Khosro Rezaee
1* 
, Asmar Nazerian
2, Hossein Ghayoumi Zadeh
3, Hani Attar
4, Mohamadreza Khosravi
5,6,7, Mohammad Kanan
81 Department of Biomedical Engineering, Meybod University, Meybod, Iran
2 Department of Engineering, Islamic Azad University, Qods Branch, Tehran, Iran
3 Department of Electrical Engineering, Faculty of Engineering, Vali-e-Asr University of Rafsanjan, Rafsanjan, Iran
4 Faculty of Engineering, Zarqa University, Zarqa, Jordan
5 Department of Medical Physics and Engineering, School of Medicine, Shiraz University of Medical Sciences, Shiraz, Iran
6 IT Services, Lidoma Sanat Mehregan Part Ltd., Shiraz 71581, Fars, Iran
7 SPUL4PH Lab, Weifang University of Science and Technology, Weifang 262700, China
8 College of Engineering, University of Business and Technology, Jeddah, Saudi Arabia
Abstract
Introduction: Drowsy driving is a significant contributor to accidents, accounting for 35 to 45% of all crashes. Implementation of an internet of things (IoT) system capable of alerting fatigued drivers has the potential to substantially reduce road fatalities and associated issues.

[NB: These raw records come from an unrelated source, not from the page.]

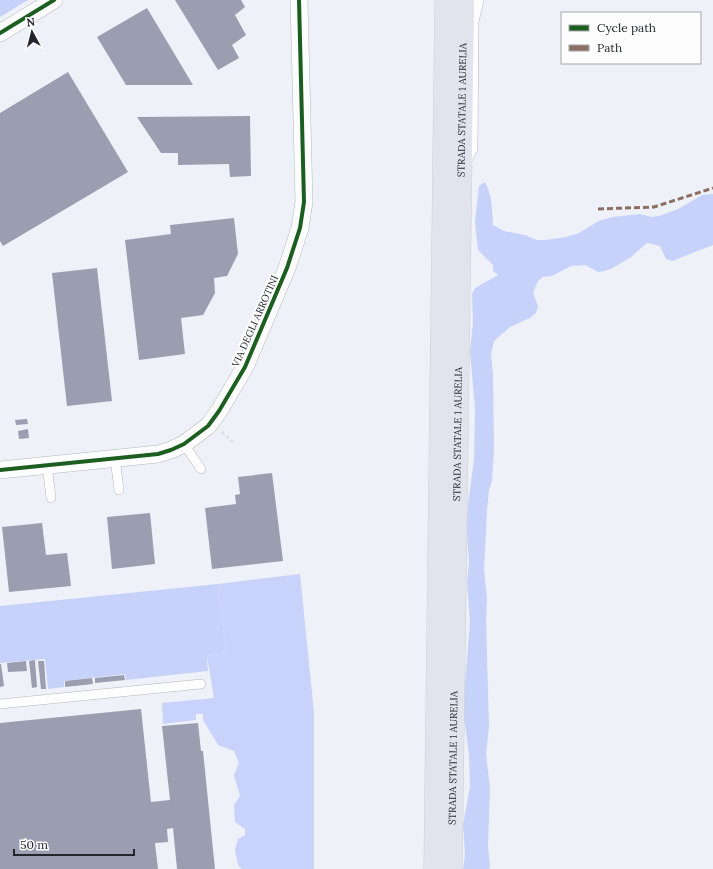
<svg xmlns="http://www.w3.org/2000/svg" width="713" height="869" font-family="Lora,serif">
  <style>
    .green { fill: #c7d2fa }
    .forest { fill: #c8d2fa }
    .building { fill: #9b9eb0 }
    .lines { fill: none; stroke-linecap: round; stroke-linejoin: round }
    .service-casing { stroke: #b5b7bf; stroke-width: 10 }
    .minor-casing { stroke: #b5b7bf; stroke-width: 18 }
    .trunk-casing { stroke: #cdcfd3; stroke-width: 23 }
    .path { stroke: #dbdcdf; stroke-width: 2.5; stroke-dasharray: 3 3; stroke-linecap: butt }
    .service { stroke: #fdfdfe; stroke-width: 9 }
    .minor { stroke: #fdfdfe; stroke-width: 17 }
    .trunk { stroke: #e2e4ed; stroke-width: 22 }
    .quiet { stroke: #8d6e63; stroke-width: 3; stroke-dasharray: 6 3; stroke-linecap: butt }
    .cycleway-casing { stroke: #fdfdfd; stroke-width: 6 }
    .cycleway { stroke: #1b5e20; stroke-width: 4 }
    .labels { text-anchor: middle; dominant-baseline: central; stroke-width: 4; stroke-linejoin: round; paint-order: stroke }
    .street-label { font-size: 10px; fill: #23252d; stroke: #fdfdfd }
  </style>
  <rect width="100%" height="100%" fill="#eff1f9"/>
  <g class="green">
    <path d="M0 0H28L0 17Z"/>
    <path d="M485 182C492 194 492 210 493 225L504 231 525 235 537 240H545L566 237 579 233 599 221 612 217 640 214 652 217 659 216 678 209 702 195 713 194V245L672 261 666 259 660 246 647 243 631 257 611 269 604 271 598 272 585 265 571 266 552 276 543 277 538 281 533 293 538 306 536 313 530 318 510 327 494 341 491 354 493 375 494 450 492 481 489 490 487 511 484 569 487 598 486 621 489 726 486 754 490 789 488 846 490 866 489 869H463L465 855 463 825 470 787 469 755 463 709 470 621 467 583 469 562 467 533 468 504 474 460 475 409 470 351 473 323 472 294 475 288 498 275 493 271V265L478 250 475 222 479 186Z"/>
    <path d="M218 584 226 653 207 656 208 671 126 680 125 674 64 681V687L48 689 45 659 0 663V606Z"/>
  </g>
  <path class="forest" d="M300 574 314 713V869H242L238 865 235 850 238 839 245 835V829L235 822 234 805 240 796 234 775 239 763 234 751 218 745 203 720V714H196V720L163 724 162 703 214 698 207 656 226 653 218 584Z"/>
  <g class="building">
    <path d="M175 0H241L245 7 235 15 246 35 232 45 239 58 218 70Z"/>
    <path d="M147 8 193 85H126L97 37Z"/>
    <path d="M68 72 128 172 3 246 0 241V113Z"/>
    <path d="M250 116 251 176 230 177 229 164 178 165V153H161L137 117Z"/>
    <path d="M234 218 238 254 227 276 214 278 215 293 203 315 181 318 185 354 139 360 125 240 171 234 170 225Z"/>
    <path d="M97 268 112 401 67 406 52 273Z"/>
    <path d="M27 419 28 424 16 425 15 420Z"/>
    <path d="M28 429 29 438 19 439 18 431Z"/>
    <path d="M272 473 283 561 212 569 205 508 236 504 235 495 240 494 238 477Z"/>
    <path d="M150 513 155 564 112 569 107 517Z"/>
    <path d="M42 523 46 555 67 553 71 586 9 592 2 527Z"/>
    <path d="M35 660 37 687 32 688 29 661Z"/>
    <path d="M26 661 27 671 8 672 7 663Z"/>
    <path d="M38 661H44L46 689H41Z"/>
    <path d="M0 664H1L4 686 0 687Z"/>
    <path d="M124 675 125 680 95 683V678Z"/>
    <path d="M92 678 93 684 65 687V681Z"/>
    <path d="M141 709 151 802 170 800 162 726 198 723 201 751H203L215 869H177L173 828 167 829 168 842 155 843 158 869H0V723Z"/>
  </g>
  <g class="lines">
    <g class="service-casing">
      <g id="service">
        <path d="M466 162 473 149 474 22 479 0"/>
        <path d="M184 444 201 469"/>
        <path d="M115 458 119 490"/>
        <path d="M47 465 51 498"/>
        <path d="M0 704 201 684"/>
      </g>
    </g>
    <g class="minor-casing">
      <g id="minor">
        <path d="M0 33 54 0"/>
        <path d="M0 470 158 454 171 450 184 444 208 426 219 411 245 367 287 268 300 228 304 202 299 0"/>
      </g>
    </g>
    <g class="trunk-casing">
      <g id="trunk">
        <path d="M435 869 446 0"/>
        <path id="s1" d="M451 869 463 0"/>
      </g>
    </g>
    <path class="path" d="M222 432 234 443"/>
    <use href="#service" class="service"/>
    <use href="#minor" class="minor"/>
    <use href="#trunk" class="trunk"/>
    <path class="quiet" d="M598 209 654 207 713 188"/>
    <g class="cycleway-casing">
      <g id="cycleway">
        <path d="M0 33 54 0"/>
        <path d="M0 470 158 454 171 450 184 444 208 426 219 411 245 367 287 268 300 228 304 202 299 0"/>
      </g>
    </g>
    <use href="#cycleway" class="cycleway"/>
  </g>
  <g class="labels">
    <g class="street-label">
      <text stroke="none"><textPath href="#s1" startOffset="759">STRADA STATALE 1 AURELIA</textPath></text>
      <text transform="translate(255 321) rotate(-66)">VIA DEGLI ARROTINI</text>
      <text stroke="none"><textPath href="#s1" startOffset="435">STRADA STATALE 1 AURELIA</textPath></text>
      <text stroke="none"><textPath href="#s1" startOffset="111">STRADA STATALE 1 AURELIA</textPath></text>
    </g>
  </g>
  <rect x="561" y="12" width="140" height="52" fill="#fdfdfd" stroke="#a6a7aa"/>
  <rect x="569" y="25" width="20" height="6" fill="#1b5e20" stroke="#a6a7aa"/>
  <text x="597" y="32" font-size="12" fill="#23252d">Cycle path</text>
  <rect x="569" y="45" width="20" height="6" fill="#8d6e63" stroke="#a6a7aa"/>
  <text x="597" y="52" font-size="12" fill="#23252d">Path</text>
  <g transform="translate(32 32) rotate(353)" stroke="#fdfdfd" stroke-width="3" paint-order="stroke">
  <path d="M0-3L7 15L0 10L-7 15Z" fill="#23252d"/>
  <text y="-6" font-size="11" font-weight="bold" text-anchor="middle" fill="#23252d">N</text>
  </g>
  <path d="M14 849v6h120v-6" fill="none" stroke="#23252d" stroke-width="2"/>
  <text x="20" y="849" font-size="12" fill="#23252d" stroke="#fdfdfd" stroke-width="3" paint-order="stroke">50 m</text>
</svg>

Often referred to as the internet of medical things (IoMT), this system leverages a combination of biosensors, actuators, detectors, cloud-based and edge computing, machine intelligence, and communication networks to deliver reliable performance and enhance quality of life in smart societies.
Methods: Electroencephalogram (EEG) signals offer potential insights into fatigue detection. However, accurately identifying fatigue from brain signals is challenging due to inter-individual EEG variability and the difficulty of collecting sufficient data during periods of exhaustion. To address these challenges, a novel evolutionary optimization method combining convolutional neural networks (CNNs) and XGBoost, termed CNN-XGBoost Evolutionary Learning, was proposed to improve fatigue identification accuracy. The research explored various subbands of decomposed EEG data and introduced an innovative approach of transforming EEG recordings into RGB scalograms. These scalogram images were processed using a 2D Convolutional Neural Network (2DCNN) to extract essential features, which were subsequently fed into a dense layer for training.
Results: The resulting model achieved a noteworthy accuracy of 99.80% on a substantial driver fatigue dataset, surpassing existing methods.
Conclusion: By integrating this approach into an IoT framework, researchers effectively addressed previous challenges and established an artificial intelligence of things (AIoT) infrastructure for critical driving conditions. This IoT-based system optimizes data processing, reduces computational complexity, and enhances overall system performance, enabling accurate and timely detection of fatigue in extreme driving environments.